Despite the end-of-school-year mania, I managed to get away to the 2017 IEEE Innovative Smart Grid Technologies conference in Washington, DC, in late April, to talk about the Smart Grid grad course that I was wrapping up at UT. I participated in a panel, “Innovations in Smart Grid Education,” chaired by Dr. Kenneth Lutz of the University of Delaware, with participants from MIT, the University of Illinois at Urbana-Champain, Wichita State University, and Clemson University.
I talked about the Smart Grid grad course I taught at UT this semester, making the point that “smart grid” discussions in practice are often focused on the distribution system and end-use, despite typical definitions in the literature being more general. I took an expansive definition in this class, including transmission and generation, for example, which also allowed me to invite colleagues from ERCOT and Oncor to participate.
Why do I use an expansive definition in my pedagogy?

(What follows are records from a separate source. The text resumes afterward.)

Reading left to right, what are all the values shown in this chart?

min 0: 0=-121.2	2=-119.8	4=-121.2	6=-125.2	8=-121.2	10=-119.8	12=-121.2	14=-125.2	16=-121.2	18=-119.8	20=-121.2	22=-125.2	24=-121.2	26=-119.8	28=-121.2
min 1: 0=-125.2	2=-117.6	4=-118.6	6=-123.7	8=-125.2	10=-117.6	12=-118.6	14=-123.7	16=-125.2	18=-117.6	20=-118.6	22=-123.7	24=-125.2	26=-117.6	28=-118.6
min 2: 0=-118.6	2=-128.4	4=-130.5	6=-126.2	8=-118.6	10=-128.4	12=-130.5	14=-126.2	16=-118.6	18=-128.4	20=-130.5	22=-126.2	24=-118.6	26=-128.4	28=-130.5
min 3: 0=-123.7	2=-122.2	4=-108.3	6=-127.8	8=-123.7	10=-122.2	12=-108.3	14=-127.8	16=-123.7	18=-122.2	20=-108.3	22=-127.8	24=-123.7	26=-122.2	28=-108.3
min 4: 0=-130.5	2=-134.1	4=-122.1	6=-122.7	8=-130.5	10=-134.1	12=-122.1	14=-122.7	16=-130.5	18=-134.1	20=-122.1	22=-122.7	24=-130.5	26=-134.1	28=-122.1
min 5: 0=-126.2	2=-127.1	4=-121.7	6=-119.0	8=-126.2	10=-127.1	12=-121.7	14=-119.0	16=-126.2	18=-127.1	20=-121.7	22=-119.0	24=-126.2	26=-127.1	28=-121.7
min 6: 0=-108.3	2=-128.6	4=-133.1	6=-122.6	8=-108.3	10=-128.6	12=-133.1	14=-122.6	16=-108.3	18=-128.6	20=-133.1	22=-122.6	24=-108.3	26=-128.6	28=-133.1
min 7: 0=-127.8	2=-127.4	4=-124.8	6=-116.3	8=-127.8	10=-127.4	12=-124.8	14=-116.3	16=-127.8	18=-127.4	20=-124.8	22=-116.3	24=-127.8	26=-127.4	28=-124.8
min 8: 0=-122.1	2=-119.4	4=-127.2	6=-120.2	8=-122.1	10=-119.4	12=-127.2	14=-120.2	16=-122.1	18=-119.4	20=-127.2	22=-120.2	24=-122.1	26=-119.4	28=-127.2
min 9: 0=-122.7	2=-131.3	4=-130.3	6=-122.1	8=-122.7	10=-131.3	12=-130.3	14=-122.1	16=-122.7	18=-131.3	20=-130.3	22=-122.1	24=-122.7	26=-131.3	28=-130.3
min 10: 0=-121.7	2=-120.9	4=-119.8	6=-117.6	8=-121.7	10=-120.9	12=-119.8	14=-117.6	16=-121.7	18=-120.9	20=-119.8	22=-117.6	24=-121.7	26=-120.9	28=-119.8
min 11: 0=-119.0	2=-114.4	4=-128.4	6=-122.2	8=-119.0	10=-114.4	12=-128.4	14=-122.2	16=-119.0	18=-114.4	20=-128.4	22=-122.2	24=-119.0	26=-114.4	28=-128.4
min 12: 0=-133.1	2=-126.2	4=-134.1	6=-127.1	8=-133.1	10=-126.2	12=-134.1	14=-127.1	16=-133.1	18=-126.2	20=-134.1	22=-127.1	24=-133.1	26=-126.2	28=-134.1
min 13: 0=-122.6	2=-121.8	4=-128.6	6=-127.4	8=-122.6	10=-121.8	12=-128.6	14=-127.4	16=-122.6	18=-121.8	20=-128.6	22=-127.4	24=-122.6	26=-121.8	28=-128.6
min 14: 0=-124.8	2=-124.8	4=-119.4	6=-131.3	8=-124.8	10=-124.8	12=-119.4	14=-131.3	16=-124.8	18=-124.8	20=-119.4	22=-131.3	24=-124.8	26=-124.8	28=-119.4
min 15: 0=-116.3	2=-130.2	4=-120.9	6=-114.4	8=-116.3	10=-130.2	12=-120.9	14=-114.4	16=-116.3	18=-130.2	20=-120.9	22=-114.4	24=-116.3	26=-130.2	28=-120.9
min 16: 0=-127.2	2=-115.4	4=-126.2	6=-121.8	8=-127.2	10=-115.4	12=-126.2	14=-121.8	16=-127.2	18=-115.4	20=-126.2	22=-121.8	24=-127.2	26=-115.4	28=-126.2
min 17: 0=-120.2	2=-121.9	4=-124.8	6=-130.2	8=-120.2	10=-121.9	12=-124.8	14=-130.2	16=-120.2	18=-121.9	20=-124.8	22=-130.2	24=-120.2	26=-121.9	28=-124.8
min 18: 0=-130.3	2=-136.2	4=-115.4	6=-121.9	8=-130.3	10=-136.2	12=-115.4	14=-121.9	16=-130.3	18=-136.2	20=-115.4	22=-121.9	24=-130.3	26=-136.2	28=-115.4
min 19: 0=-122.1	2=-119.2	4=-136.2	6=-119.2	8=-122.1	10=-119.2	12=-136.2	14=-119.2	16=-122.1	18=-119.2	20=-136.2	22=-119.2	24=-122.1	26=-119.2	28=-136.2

Because the phrase “smart grid” implies that the existing grid is stupid. In fact, for many years in North America and elsewhere, operation of the transmission grid has been incredibly sophisticated — far more sophisticated than any other infrastructure system I’m aware of.
When we focus only on making the distribution grid smart, we risk throwing the baby out with the bathwater, by not building on the existing smarts in the transmission system.
In terms of pedagogy, this means students need to be aware of the entire grid, both smart and not-so-smart, in order to avoid a skewed perspective on the electricity system. As we look toward solving problems such as integrating high levels of distributed solar PV, we need to remember that the existing transmission and generation system provides the foundational infrastructure.
Highlights of the course include an overview of architecture of the smart grid, the generation and transmission system, distribution systems, and end-use. The strongest common theme: we are all searching for a good textbook!